-- Selected extract --
The rise of outsourced work adds an important twist to the standard understanding of America’s growing wage inequality, which is based on the notion that technology has left less-educated workers behind — taking over their routine jobs while opening lucrative new possibilities for the better-educated.
The sorting of workers into different classes of companies will further widen the earnings gap as the rewards of the most profitable among them “increasingly go to a more limited group of highly compensated and more-educated workers and to shareholders,” Professor Katz explained.
Manufacturing has gone through this process. General Motors in its heyday employed more than 600,000 workers in the United States, including the engineer, the man sweeping the shop floor and the woman serving coffee. Though the engineer certainly earned much more, the other two could share in G.M.’s success. Norms of fairness, Mr. Weil argues, would limit the wage gap between workers of a single company, giving a boost to those at the bottom.
Outsourcing does away with such considerations. Apple is as successful as G.M. was in its time. But it employs fewer than 70,000 people in the United States. While it keeps engineers, designers and such in house, it doesn’t bother with workers not critical to creating seductive new gadgets. Many of those work for Foxconn, in Asia, where the margins are slimmer and the pay is not as good.
The trend is not unique to manufacturing nor to outsourcing overseas, though. It is happening across the nation’s brick-and-mortar workplaces and coursing through service industries, the fastest-growing segment of the labor market.
These days the receptionist at the front desk is unlikely to work for the hotel. The truck driver may not work for the delivery company, nor the nurse for the hospital. Jobs in coal mining and hydraulic fracturing — even shipbuilding — have been siphoned off.
Though the gig economy is still small — employing 0.5 percent of contingent workers, according to Professors Katz and Krueger — the technologies powering it are likely to fissure the American workplace further.
This sorting would increase the slice of national income going to shareholders and reduce workers’ share. The pattern is consistent with evidence that most of the widening of the nation’s earnings inequality can be explained by growing pay gaps between organizations rather than within them.
Over all, Professor Katz estimates, the sorting of workers into high- and low-end employers accounts for a quarter to a third of the increase of wage inequality in the United States since 1980.
So can Mr. Trump do anything about this? When at the Labor Department, Mr. Weil argued that companies that outsource should share liability with subcontractors for wages and working conditions, so they could not simply wash their hands of responsibility.
It’s not an easy problem to fix, though. As Mr. Weil puts it, “How do you reattach some of the responsibility to the engine of value of these network business systems?” Companies will continue to seek efficiencies by shunting work into these broader networks. And it would make little sense to adopt policies that forbid this kind of business organization. Encouraging unions, which many scholars have suggested as a tool to improve wage growth, could well accelerate the splintering.
And yet, there may be a place for incentives to discourage the weakening of labor standards. Some employers might adopt a system like Harvard’s parity policy to ensure that those in contract positions like guards or cafeteria workers get the same pay and benefits as comparable university staff members.
Whatever its difficulties, addressing the vast transformation underway in the organization of work seems more relevant than tilting at windmills in hopes of restoring American manufacturing to its 1950s state.

-- Task --
Please edit the part of the outsourcing passage that opens with "Though the gig" and closes with "States since 1980.", putting "platform economy" in place of "gig economy". The data after this point is not needed.

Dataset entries
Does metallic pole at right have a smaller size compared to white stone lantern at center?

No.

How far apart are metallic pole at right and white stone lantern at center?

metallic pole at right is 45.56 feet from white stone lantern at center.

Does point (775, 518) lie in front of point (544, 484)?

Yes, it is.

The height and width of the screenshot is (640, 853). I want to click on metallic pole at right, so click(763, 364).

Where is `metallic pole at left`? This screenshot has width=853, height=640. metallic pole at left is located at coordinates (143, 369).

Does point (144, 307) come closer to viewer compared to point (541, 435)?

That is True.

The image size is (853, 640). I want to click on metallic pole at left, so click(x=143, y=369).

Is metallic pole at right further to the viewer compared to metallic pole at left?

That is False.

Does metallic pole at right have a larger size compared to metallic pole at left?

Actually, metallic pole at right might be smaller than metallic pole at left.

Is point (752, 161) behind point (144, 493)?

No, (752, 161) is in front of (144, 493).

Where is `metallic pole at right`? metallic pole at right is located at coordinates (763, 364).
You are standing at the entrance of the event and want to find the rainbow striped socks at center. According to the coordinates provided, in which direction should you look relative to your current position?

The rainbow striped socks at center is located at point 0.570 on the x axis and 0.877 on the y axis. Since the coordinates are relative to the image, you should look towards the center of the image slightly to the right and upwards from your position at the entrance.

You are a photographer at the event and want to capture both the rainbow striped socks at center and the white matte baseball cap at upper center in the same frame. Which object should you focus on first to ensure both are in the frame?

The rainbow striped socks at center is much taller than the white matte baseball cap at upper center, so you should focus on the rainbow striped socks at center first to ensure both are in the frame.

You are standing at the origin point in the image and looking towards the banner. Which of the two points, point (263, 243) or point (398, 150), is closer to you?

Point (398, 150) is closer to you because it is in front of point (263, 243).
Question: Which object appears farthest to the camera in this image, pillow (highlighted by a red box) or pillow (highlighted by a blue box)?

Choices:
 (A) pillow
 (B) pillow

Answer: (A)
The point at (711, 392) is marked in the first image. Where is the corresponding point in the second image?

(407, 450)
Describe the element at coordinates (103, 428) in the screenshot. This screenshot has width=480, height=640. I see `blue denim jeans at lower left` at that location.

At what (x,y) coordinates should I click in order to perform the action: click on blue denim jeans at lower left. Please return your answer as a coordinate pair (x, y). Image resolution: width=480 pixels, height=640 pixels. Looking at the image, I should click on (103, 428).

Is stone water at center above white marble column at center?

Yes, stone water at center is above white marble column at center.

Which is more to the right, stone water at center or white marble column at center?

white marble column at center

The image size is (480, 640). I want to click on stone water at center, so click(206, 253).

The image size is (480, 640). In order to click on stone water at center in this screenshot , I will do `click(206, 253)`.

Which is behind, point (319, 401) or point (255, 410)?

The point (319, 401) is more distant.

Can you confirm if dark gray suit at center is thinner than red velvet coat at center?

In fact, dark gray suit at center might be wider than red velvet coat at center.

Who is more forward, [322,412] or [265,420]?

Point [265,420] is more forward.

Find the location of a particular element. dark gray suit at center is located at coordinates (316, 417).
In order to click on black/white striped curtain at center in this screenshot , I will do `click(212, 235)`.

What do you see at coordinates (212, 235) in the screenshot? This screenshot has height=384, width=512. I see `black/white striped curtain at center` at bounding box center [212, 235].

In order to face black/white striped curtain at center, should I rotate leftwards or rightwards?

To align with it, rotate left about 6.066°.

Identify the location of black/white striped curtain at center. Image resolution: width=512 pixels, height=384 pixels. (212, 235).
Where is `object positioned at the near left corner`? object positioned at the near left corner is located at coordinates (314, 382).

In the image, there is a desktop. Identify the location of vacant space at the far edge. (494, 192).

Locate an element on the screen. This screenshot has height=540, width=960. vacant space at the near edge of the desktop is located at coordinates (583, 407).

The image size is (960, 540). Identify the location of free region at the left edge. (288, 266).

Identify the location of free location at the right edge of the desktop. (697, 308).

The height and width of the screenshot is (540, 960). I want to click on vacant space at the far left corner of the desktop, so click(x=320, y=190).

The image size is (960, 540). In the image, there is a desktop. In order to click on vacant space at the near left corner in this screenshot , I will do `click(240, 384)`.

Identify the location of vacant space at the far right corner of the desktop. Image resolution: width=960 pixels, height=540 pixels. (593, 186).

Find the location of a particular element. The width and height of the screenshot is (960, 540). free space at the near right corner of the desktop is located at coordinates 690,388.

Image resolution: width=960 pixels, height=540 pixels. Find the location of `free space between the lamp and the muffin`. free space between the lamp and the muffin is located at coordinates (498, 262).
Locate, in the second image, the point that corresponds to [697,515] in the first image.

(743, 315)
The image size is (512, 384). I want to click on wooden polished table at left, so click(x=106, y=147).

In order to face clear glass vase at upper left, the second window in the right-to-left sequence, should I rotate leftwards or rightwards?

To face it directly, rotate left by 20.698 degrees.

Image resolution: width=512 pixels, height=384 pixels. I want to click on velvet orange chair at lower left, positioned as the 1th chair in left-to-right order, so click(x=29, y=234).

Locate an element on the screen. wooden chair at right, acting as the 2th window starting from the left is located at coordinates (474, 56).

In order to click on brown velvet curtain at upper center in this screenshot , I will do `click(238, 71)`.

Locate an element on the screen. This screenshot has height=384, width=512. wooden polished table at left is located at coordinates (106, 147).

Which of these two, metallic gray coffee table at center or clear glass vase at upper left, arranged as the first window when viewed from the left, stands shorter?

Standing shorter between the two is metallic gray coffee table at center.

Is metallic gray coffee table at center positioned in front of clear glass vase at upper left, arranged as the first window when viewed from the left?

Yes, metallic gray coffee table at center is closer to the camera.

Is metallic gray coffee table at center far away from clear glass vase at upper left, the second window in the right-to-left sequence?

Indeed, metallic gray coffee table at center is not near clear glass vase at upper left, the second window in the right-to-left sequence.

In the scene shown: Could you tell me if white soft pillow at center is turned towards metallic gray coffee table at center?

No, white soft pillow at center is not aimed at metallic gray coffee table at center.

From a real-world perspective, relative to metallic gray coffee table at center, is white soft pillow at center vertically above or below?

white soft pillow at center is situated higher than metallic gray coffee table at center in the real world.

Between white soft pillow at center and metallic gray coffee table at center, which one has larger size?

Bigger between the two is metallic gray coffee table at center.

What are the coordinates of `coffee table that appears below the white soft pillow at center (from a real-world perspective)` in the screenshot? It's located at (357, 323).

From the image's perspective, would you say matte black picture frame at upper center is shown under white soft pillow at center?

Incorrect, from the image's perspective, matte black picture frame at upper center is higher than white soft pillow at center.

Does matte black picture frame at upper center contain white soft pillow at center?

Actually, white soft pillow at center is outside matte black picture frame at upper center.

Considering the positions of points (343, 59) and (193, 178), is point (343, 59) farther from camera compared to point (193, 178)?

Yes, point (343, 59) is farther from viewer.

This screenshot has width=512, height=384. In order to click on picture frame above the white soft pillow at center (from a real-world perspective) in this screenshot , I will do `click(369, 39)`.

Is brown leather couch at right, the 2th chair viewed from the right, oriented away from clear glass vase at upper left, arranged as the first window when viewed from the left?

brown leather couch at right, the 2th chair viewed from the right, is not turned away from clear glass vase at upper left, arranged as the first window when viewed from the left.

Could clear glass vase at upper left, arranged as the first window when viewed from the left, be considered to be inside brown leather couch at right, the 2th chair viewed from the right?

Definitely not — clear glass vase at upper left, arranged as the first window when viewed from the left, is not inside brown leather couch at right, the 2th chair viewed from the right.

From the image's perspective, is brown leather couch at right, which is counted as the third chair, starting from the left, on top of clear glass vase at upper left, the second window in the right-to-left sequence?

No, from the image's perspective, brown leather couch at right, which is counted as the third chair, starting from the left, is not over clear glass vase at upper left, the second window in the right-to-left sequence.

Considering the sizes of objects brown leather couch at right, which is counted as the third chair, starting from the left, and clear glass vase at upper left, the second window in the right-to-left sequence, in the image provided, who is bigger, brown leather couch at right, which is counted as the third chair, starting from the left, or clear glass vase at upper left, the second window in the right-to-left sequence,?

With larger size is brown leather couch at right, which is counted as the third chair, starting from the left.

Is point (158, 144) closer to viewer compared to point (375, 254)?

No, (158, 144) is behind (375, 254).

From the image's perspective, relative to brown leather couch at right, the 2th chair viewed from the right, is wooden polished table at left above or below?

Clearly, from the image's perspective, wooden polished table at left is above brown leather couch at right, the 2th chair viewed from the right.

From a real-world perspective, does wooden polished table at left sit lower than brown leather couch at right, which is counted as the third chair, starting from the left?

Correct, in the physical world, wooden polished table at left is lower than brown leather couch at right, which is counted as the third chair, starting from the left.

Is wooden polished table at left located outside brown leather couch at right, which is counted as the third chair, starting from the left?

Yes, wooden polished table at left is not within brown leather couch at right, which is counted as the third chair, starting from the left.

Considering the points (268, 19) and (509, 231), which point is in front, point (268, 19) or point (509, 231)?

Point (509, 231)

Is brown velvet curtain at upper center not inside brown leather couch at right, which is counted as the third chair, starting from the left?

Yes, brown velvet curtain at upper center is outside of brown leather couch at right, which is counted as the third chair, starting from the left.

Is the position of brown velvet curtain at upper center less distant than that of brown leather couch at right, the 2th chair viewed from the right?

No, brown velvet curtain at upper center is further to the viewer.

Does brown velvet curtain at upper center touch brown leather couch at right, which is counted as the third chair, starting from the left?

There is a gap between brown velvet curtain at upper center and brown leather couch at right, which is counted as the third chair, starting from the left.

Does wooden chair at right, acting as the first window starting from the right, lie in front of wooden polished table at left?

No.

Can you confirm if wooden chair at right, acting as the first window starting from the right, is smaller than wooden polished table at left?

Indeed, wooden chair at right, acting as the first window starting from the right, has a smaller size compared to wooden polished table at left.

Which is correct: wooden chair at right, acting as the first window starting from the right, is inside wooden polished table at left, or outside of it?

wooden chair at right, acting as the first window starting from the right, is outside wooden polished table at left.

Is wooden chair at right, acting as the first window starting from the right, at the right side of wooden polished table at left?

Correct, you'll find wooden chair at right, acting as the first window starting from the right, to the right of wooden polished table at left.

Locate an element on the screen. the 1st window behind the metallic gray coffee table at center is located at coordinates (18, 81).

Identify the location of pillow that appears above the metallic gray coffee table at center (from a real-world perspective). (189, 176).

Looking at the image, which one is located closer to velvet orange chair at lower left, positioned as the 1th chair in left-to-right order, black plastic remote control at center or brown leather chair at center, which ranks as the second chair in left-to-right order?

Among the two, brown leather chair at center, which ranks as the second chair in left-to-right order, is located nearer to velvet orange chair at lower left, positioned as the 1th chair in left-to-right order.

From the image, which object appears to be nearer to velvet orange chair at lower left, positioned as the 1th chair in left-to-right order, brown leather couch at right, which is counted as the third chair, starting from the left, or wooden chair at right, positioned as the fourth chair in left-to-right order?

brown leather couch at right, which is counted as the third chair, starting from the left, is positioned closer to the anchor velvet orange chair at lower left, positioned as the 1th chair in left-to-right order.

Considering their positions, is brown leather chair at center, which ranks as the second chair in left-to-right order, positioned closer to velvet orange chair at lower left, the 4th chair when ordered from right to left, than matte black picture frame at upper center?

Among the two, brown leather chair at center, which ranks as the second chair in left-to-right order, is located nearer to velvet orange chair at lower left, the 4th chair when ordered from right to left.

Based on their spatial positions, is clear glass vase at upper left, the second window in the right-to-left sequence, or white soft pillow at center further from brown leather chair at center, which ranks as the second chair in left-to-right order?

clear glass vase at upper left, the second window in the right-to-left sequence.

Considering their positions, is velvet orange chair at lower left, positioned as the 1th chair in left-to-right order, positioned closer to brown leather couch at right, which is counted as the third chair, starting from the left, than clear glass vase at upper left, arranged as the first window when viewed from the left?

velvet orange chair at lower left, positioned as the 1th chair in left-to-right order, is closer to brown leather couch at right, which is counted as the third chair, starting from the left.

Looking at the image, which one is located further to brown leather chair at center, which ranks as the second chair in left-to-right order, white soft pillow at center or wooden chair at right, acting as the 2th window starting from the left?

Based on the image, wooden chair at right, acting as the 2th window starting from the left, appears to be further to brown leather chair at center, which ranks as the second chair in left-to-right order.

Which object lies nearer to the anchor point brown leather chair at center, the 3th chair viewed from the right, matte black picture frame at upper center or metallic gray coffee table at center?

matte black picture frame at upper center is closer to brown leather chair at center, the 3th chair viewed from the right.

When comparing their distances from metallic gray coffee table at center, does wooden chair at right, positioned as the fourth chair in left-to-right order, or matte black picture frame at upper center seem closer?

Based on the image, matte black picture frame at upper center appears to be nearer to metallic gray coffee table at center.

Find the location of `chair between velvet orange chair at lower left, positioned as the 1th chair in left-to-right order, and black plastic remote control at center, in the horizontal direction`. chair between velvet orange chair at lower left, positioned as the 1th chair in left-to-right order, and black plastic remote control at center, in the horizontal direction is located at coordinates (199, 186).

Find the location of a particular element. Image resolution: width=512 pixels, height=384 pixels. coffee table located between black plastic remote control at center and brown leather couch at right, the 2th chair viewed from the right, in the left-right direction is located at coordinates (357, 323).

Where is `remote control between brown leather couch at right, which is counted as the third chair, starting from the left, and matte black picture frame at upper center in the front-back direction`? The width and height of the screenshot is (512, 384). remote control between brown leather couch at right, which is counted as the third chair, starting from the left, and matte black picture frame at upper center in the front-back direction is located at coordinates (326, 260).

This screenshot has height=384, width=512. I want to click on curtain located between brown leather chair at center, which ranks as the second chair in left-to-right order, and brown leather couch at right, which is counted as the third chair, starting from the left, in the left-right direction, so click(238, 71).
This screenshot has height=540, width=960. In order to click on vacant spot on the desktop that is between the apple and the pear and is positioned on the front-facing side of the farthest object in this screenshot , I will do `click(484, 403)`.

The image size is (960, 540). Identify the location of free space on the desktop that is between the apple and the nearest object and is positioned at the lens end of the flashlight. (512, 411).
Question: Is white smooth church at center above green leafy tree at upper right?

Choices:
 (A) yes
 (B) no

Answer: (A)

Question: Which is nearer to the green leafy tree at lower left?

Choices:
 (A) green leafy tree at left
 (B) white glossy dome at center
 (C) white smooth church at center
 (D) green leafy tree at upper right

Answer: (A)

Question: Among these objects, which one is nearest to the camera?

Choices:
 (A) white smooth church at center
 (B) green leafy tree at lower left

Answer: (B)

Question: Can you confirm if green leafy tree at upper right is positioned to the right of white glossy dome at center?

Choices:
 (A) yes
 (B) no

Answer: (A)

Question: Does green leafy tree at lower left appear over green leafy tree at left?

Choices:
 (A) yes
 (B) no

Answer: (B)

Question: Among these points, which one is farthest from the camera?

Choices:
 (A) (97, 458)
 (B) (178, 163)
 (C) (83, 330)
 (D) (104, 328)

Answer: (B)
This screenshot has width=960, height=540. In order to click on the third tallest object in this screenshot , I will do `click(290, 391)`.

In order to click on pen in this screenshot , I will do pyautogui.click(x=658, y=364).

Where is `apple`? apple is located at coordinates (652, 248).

-- Result below --
Though the platform economy is still small — employing 0.5 percent of contingent workers, according to Professors Katz and Krueger — the technologies powering it are likely to fissure the American workplace further.
This sorting would increase the slice of national income going to shareholders and reduce workers’ share. The pattern is consistent with evidence that most of the widening of the nation’s earnings inequality can be explained by growing pay gaps between organizations rather than within them.
Over all, Professor Katz estimates, the sorting of workers into high- and low-end employers accounts for a quarter to a third of the increase of wage inequality in the United States since 1980.